During the 1920s, the stock market appeared to be a dream come true for
many investors. From 1925 to 1929, the average price of stocks on the New
York Stock Exchange more than doubled. People thought that this "bull market" would go on forever.
Then on October 29, 1929, later nicknamed "Black Tuesday," the stock market
crashed. On that day, the market fell by $14 billion. By comparison, the entire budget of the U.S. government that year was $3 billion!

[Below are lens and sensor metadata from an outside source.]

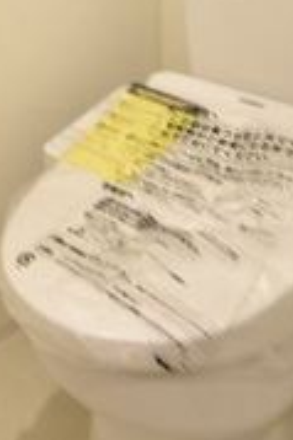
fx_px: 526
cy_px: -93
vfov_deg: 35.4
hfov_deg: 28.7
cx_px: -17
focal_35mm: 43
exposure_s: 1/5
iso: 100
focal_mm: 8
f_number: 4.5
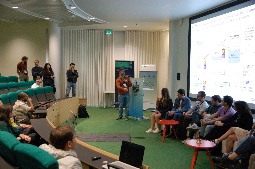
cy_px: 84
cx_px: 128
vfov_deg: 36.8
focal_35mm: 36
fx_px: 255
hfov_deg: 53.2
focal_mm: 24
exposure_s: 1/125
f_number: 3.5
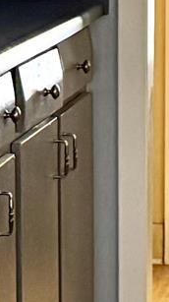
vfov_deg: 8.2
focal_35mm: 262
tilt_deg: -3.6
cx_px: 44
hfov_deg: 4.6
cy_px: -32
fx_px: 2094
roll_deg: +0.3
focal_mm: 6.76
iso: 800
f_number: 1.78
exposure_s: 1/54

For this activity, imagine that you have $10,000 to invest in the stock
market. Write down a list of 10 stocks (companies) you might consider
investing your imaginary money in.
Then, use a site like Yahoo! Finance
http://finance.yahoo.com
to help you determine which stocks are your
favorites.
Pick five of the 10, and write down your rationale for selecting each of the
five. Divide your imaginary $10,000 among these stocks. Chose carefully, as
you will have to live with your decision for a month.

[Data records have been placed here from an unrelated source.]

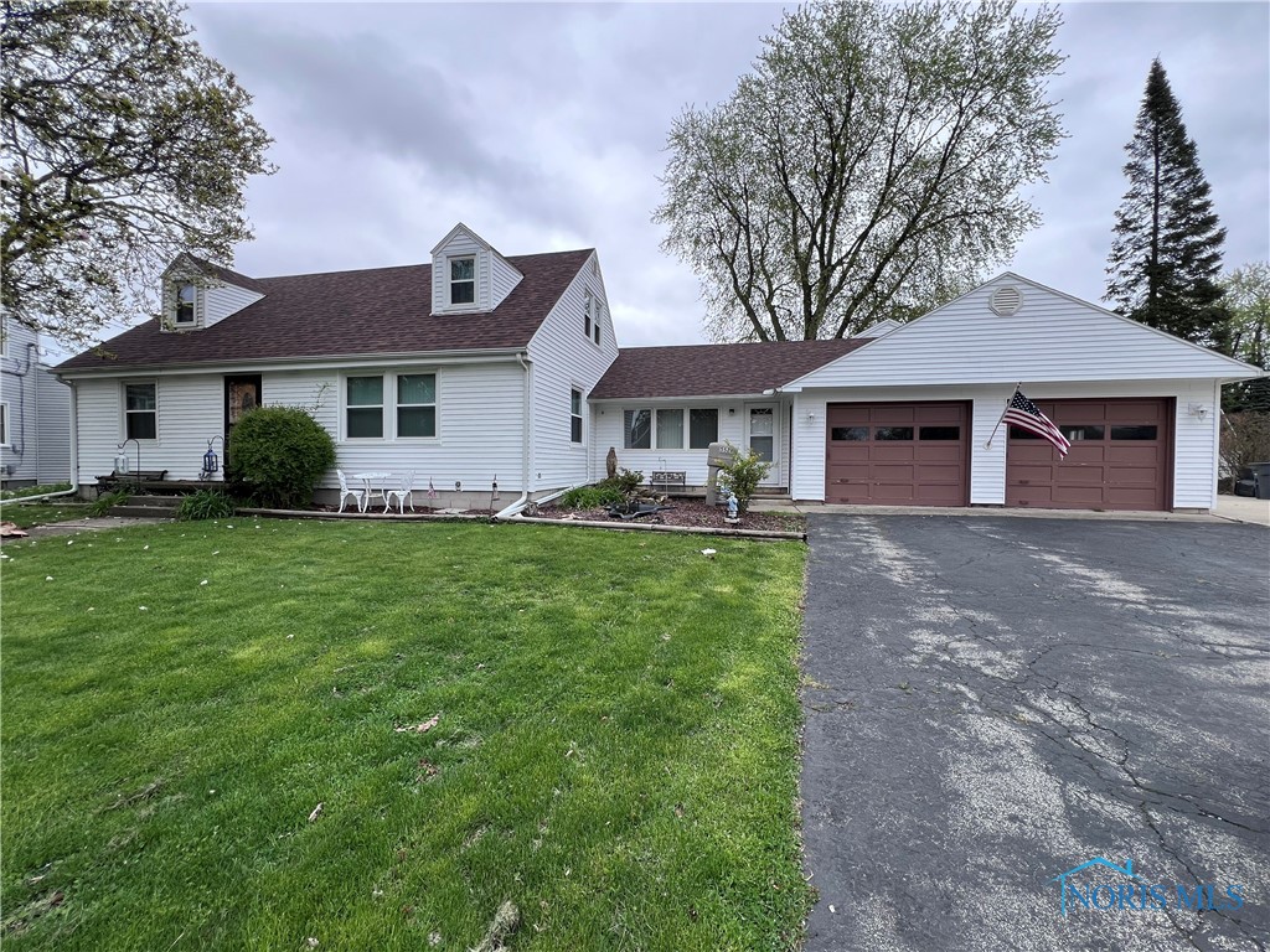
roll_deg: -0.7
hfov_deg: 106.2
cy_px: 476
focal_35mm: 13
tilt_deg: -1.5
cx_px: 635
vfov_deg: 89.9
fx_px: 477
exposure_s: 1/641
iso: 32
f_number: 1.8
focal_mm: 1.57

Each day for four weeks, keep a logbook (or a computer printout from the
Yahoo site) noting the price of each stock. You might also want to note the
degree of change from the previous day (e.g. + 5/8, - 2, and so on).
At the end of each week, discuss your gains and losses with other
classmates.
At the end of the month, see which students gained and lost the most
imaginary money on the stock market. What surprises did you find? What
did this experience teach you about the stock market?